DATA RECORDS
★ ★ ★ ★ ★

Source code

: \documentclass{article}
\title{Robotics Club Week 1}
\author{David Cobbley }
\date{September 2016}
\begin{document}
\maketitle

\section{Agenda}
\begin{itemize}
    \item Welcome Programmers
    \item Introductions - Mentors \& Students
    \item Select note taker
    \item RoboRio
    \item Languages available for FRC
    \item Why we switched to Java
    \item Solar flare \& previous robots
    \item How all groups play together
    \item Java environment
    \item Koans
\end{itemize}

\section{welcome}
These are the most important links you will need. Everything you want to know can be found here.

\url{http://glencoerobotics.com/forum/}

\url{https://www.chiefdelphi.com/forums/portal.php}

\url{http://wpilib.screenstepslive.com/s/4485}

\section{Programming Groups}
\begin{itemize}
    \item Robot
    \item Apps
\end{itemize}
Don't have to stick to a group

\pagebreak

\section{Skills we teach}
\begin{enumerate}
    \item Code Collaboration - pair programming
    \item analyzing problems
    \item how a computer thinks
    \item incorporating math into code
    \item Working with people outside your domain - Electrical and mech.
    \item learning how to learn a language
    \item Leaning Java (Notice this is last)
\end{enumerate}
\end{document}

★ ★ ★ ★ ★

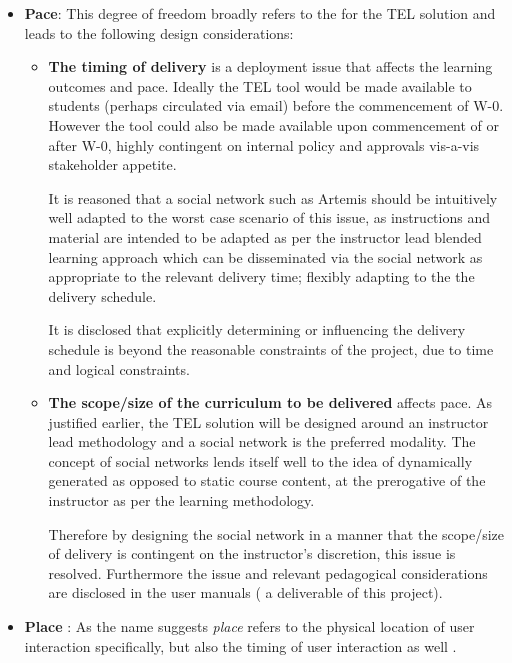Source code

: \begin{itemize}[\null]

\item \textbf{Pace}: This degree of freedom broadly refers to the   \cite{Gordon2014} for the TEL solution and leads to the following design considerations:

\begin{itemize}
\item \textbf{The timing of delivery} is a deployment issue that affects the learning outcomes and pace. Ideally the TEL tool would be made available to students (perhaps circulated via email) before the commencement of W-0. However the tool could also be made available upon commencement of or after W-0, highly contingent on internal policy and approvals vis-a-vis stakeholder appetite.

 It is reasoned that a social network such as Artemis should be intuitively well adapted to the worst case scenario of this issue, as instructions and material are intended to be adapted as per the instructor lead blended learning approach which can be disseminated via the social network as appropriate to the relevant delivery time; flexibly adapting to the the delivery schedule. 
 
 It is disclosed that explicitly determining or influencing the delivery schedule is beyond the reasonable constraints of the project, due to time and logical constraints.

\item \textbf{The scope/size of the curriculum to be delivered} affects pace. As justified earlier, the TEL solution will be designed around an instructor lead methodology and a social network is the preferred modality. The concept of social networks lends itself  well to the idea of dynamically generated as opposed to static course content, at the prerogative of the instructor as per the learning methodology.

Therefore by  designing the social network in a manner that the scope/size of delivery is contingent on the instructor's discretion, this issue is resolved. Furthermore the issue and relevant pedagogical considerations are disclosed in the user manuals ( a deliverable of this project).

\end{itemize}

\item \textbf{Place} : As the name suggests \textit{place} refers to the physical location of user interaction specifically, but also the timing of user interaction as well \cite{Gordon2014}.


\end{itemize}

★ ★ ★ ★ ★

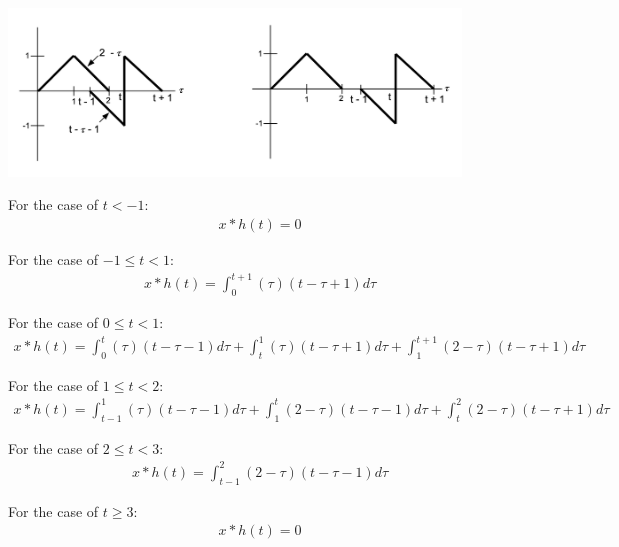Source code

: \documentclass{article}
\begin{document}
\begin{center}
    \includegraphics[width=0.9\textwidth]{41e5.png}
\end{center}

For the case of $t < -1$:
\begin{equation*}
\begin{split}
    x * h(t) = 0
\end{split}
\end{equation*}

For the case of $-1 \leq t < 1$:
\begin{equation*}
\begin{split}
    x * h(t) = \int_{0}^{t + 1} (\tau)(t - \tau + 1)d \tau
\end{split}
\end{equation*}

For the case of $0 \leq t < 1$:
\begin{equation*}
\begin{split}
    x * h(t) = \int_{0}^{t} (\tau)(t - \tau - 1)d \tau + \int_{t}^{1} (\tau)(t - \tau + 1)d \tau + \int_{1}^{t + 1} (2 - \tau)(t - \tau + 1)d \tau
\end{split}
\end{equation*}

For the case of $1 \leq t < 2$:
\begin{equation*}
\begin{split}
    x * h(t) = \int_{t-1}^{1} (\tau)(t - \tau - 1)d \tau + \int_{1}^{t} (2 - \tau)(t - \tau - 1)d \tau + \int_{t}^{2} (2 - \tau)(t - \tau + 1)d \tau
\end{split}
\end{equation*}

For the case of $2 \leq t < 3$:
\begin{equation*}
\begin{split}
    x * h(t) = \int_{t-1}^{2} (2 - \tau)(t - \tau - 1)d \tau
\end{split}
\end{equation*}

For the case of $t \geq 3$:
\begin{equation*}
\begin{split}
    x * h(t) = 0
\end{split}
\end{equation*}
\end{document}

★ ★ ★ ★ ★

WORK REQUIRED
In the listing above, how many of the lines contain the string "case"? Respond with the number alone.

RESPONSE
7